Portrait von Anja Hirschel
Anja Hirschel
PIRATEN
Zum Profil
Frage stellen
Die Frage-Funktion ist deaktiviert, weil Anja Hirschel zur Zeit keine aktive Kandidatur hat.
Frage von Thomas M. •

Warum ist die Erfassung von biometrischen Merkmalen in Berlin ein Problem?

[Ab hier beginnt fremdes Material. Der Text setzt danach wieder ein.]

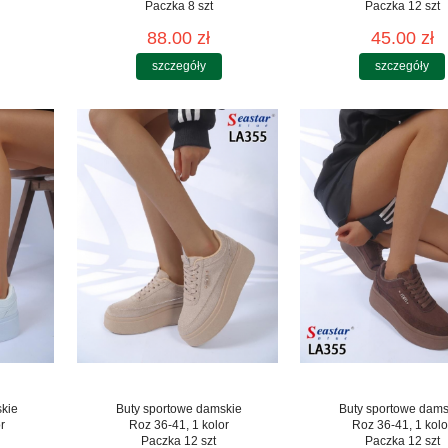
Paczka 8 szt
Paczka 12 szt
88.00 zł
45.00 zł
szczegóły
szczegóły
skie
Buty sportowe damskie
Buty sportowe dams
r
Roz 36-41, 1 kolor
Roz 36-41, 1 kolo
Paczka 12 szt
Paczka 12 szt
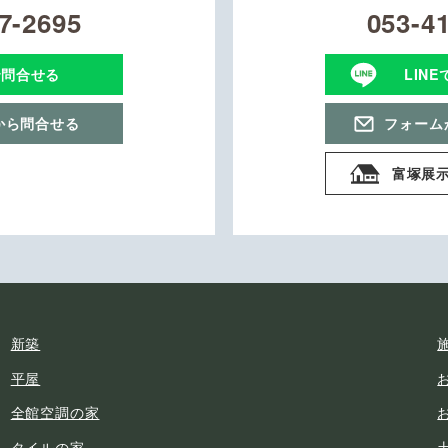
7-2695
053-4
で問合せる
LIN
から問合せる
フォーム
富塚展
新築
平屋
全館空調の家
タイルの家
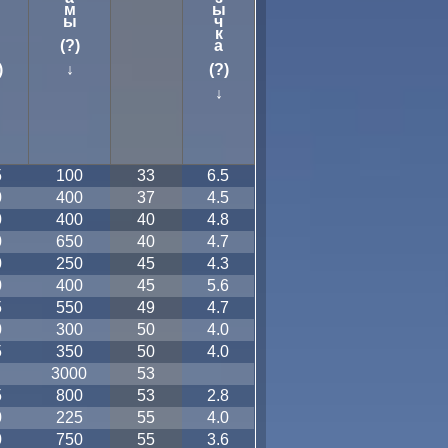
м
ы
ы
ч
к
(?)
а
)
↓
(?)
↓
5
100
33
6.5
0
400
37
4.5
0
400
40
4.8
0
650
40
4.7
0
250
45
4.3
0
400
45
5.6
5
550
49
4.7
0
300
50
4.0
5
350
50
4.0
3000
53
5
800
53
2.8
0
225
55
4.0
0
750
55
3.6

Sehr geehrte Frau Hirschel, sie haben eine Beschwerde eingereicht. Wenn Mensch nichts getan hat, dann muss er doch auch keine Angst vor einer Überprüfung durch die Polizei haben, oder?

MfG

Thomas M.

Portrait von Anja Hirschel
Antwort von
PIRATEN

Die Erfassung von biometrischen Merkmalen, wie sie in Berlin stattfindet ist aus mehreren Gründen problematisch:

 Sie greift tief in die Rechte der Bürgerinnen und Bürger ein. Biometrische Daten (wie das Gesicht) sind einzigartig und nahezu unwiderruflich mit einer Person verknüpft. Einmal gesammelt, besteht das Risiko des Missbrauchs. Auch im Falle eines Datenlecks sind die Folgen für die betroffene Person schnell weitreichend und dauerhaft. Zur Erinnerung: Das BKA verwendete Millionen von Bildern aus einer Polizeidatenbank und testete damit eine Gesichtserkennungssoftware!

Ein weiteres kritisches Problem ist die Falscherkennungsrate solcher Systeme (false-positive). Gerade Gesichtserkennungstechnologien weisen eine signifikante Fehlerquote auf.  Dies kann zu ungerechtfertigten polizeilichen Maßnahmen gegen unschuldige Personen führen. Es kriminalisiert Menschen. Zudem scheinen diese Systeme zusätzlich bei Menschen mit dunkler Hautfarbe oder bei Frauen noch höhere Fehlerraten aufzuweisen, was einer technisch bedingten Diskriminierung gleichkommt.

Die flächendeckende Überwachung durch biometrische Erfassung untergröbt das Grundrecht auf informationelle Selbstbestimmung. Dieses Recht, das das Bundesverfassungsgericht wiederholt betont hat, gibt jedem Menschen die Kontrolle über seine persönlichen Daten. Das Gericht hat in seinem Urteil zur automatischen Kennzeichenüberwachung klargestellt, dass solche Eingriffe nur in einem engen Rahmen und für spezifische, ernsthafte Bedrohungen zulässig sind. Also nicht flächendeckend und schon gar nicht generell.

Das Argument "Wer nichts zu verbergen hat, hat nichts zu befürchten" ist eine gefährliche Vereinfachung. Es ignoriert das Potenzial für staatlichen Missbrauch und das wichtige demokratische Prinzip, dass Freiheit nicht ohne Privatsphäre existieren kann. 

Überwachung, insbesondere eine, die auf anlassloser und flächendeckender Erfassung biometrischer Daten basiert, verändert nachweislich das Verhalten der Menschen. Dies kann zu einer Einschränkung der gesellschaftlichen Freiheit führen.

Der Schutz der Privatsphäre und der Grundrechte ist mein Antrieb. Wir Pirate  fordern eine strenge Regulierung und klare Begrenzungen solcher Überwachungstechnologien, um die Freiheiten und die Sicherheit aller Bürger zu gewährleisten.